A razoabilidade de argumentos contrários sobre a “competência” (local do caso), somado ao fato de que temos três (e não duas) instâncias revisoras, sem possibilidade de recorrer contra a decisão favorável à defesa em HC, aumenta exponencialmente anulações com base na competência.
Isso mesmo. Nosso raciocínio envolveu a anulação por conta da discordância de dois tribunais. Um terceiro, o Tribunal de Apelação, poderia inserir um terceiro ciclo de anulação do processo nessa história. Veja-se que hoje houve quem cogitou que a competência é de São Paulo e não Brasília.
Essas anulações, por sua vez, aumentam exponencialmente as chances de prescrição, ou seja, de completa impunidade. O campo da disputa processual é desnivelado em favor daqueles acusados de cometer crimes, especialmente complexos.

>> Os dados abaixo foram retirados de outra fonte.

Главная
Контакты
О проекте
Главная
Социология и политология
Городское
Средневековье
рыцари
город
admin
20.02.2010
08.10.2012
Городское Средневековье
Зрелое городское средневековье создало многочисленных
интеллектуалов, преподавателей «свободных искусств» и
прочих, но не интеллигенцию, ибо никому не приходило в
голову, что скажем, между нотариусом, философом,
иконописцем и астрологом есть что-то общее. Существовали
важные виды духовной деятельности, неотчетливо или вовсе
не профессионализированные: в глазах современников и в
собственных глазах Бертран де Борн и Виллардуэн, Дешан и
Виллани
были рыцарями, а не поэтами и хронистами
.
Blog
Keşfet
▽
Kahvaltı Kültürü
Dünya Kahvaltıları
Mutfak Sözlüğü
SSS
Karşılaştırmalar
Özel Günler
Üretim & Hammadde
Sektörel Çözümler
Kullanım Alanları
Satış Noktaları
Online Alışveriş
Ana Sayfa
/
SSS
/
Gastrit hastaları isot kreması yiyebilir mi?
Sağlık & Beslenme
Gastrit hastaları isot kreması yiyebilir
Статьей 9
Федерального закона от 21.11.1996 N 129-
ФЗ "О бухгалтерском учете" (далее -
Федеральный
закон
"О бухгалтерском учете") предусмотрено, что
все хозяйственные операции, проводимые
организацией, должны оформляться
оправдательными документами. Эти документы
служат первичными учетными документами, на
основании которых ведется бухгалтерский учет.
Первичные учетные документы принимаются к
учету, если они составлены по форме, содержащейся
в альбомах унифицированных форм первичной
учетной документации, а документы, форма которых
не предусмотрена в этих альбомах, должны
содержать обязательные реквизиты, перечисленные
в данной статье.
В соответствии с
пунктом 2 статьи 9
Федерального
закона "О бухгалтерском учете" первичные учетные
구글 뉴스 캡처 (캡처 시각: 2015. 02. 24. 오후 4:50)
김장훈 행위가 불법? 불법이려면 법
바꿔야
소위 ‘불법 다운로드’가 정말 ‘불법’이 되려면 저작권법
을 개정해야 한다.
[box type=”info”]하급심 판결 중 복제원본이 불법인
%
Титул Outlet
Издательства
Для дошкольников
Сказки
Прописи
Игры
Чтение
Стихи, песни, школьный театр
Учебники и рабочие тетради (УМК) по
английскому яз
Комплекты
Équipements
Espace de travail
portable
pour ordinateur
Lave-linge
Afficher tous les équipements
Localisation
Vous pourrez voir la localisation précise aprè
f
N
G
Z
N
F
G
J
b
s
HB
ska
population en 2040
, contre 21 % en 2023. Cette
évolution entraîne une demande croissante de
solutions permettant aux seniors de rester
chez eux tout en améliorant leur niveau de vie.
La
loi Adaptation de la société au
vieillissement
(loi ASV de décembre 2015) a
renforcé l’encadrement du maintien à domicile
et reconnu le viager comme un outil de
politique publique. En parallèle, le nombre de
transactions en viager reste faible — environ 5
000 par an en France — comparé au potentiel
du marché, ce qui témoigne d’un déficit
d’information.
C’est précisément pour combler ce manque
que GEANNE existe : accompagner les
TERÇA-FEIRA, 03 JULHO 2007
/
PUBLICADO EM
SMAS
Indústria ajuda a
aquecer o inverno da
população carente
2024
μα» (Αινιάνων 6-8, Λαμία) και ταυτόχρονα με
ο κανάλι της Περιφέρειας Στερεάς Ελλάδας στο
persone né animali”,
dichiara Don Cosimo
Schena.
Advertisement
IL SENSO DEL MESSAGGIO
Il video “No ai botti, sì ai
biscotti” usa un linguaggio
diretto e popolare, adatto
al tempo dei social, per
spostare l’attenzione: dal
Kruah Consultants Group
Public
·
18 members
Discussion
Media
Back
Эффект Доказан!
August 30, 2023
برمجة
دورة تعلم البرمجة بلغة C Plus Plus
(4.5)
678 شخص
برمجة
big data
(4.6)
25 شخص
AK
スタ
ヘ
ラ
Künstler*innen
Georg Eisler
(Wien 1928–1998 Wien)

A irracionalidade desse sistema, que privilegia a insegurança jurídica, é ampliada pelo fato de que o que assegura a justiça do julgamento não é na verdade o lugar territorial em que ele acontece, mas o embasamento da decisão nos fatos, nas provas e na lei.
Assim, o apego a argumentos técnicos sobre competência territorial, que sempre podem ser formulados em diferentes direções, gira a roda de um sistema irracional que favorece a impunidade e desfavorece a justiça.”